Perché uno dei registi più affermati del XXIesimo secolo decide di realizzare una trilogia di b-movie a tema queer? La questione è interessante non tanto per il tema, ma per la scelta di mettere in scena una tipologia di film considerata, almeno sulla carta, più modesta di altre. Questo è il caso di Ethan Coen – insieme alla fedelissima co-autrice Tricia Cooke – per Honey Don’t!, secondo capitolo di una trilogia di b-movie lesbici dopo Drive-Away Dolls.

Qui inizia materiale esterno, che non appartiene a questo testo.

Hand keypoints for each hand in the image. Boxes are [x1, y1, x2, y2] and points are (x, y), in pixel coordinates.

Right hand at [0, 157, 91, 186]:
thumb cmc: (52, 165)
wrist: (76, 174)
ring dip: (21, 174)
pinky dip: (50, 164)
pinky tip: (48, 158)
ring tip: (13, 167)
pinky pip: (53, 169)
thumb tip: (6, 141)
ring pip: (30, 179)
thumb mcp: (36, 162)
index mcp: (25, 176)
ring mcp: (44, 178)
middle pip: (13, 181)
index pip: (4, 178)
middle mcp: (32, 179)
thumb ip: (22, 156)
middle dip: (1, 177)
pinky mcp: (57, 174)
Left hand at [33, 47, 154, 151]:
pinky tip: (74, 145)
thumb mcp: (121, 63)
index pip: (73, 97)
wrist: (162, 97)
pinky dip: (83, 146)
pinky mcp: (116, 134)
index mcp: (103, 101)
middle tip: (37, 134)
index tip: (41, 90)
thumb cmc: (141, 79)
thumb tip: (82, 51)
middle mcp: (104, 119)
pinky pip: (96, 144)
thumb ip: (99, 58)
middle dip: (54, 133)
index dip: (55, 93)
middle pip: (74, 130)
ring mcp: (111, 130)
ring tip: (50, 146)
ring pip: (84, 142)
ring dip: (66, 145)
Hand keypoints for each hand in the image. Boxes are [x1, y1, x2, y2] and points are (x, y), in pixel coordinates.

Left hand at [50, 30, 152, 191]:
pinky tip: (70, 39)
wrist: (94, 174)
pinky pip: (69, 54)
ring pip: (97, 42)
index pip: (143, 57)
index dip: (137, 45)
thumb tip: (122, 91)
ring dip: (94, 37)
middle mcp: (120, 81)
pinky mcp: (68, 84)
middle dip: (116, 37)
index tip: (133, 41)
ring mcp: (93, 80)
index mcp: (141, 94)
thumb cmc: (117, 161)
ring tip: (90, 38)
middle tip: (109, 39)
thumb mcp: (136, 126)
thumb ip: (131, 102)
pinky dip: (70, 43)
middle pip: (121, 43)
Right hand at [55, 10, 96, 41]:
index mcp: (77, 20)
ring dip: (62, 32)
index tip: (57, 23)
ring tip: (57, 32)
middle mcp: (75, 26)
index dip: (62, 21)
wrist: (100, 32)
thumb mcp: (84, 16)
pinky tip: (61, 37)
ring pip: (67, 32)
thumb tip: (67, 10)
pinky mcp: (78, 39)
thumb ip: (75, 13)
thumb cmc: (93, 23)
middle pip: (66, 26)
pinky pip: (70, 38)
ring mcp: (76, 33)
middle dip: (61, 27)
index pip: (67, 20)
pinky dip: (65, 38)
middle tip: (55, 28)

Torna Margaret Qualley, ormai musa di diversi registi, qui detective privato in un paesino della California del Sud che si trova a gestire un caso più grande del previsto tra morti violente e sette religiose dagli intenti criminali. Lo stile dei due autori, Coen e Cooke, viene fuori in più momenti e in diverse caratteristiche, come l’ambientazione fuori dal tempo. O meglio, un carattere fuori dal tempo. Dai costumi alle automobili, lo spettatore scopre dopo un po’ che il film non è ambientato negli anni ’70, ma ai giorni nostri. Allo stesso modo, il susseguirsi di personaggi improbabili ed eccentrici che la detective si trova a dover affrontare per risolvere il mistero è di impronta tipicamente coeniana. Infine, emerge il gusto per il grottesco, che sfocia nel comico in molte scene d’azione.
A dire dello stesso regista, ciò che lo ha portato a definire il suo lavoro un b-movie è la scelta delle ambientazioni e il ricorso alle scene violente. Inoltre, il film è stato prodotto con circa 20 milioni di dollari, spiccioli per il cinema statunitense. Anche se non direttamente dichiarato, resta l’intento, con l’intera trilogia, di creare dei prodotti pulp che ribaltino i ruoli tradizionali e che definiscano nuovi standard nella rappresentazione di un certo tipo di personaggi. Se in Drive-Away Dolls si ridefiniva il road movie, Margaret Qualley qui ridefinisce il classico detective hard-boiled del noir hollywoodiano: burbera, schietta e diretta, ma allo stesso tempo affascinante. Pur essendo fuori dal tempo, percepiamo lo stesso che la protagonista è un’emarginata, in parte anche per il proprio rifiuto di sottostare agli standard della società.
Honey Don’t! è un film modesto sì, tanto negli intenti quanto nella realizzazione. Non colpisce, intrattiene il giusto, ma riconferma il talento di un’attrice che sembra ormai inarrestabile nella sua ascesa tra le “dive” del cinema e porta avanti nel suo piccolo il dialogo sulla rappresentazione, inclusa una critica sulla società americana. Sicuramente non eccelso, ma godibile. Si resta in attesa del terzo capitolo per trarre le conclusioni sull’intera operazione.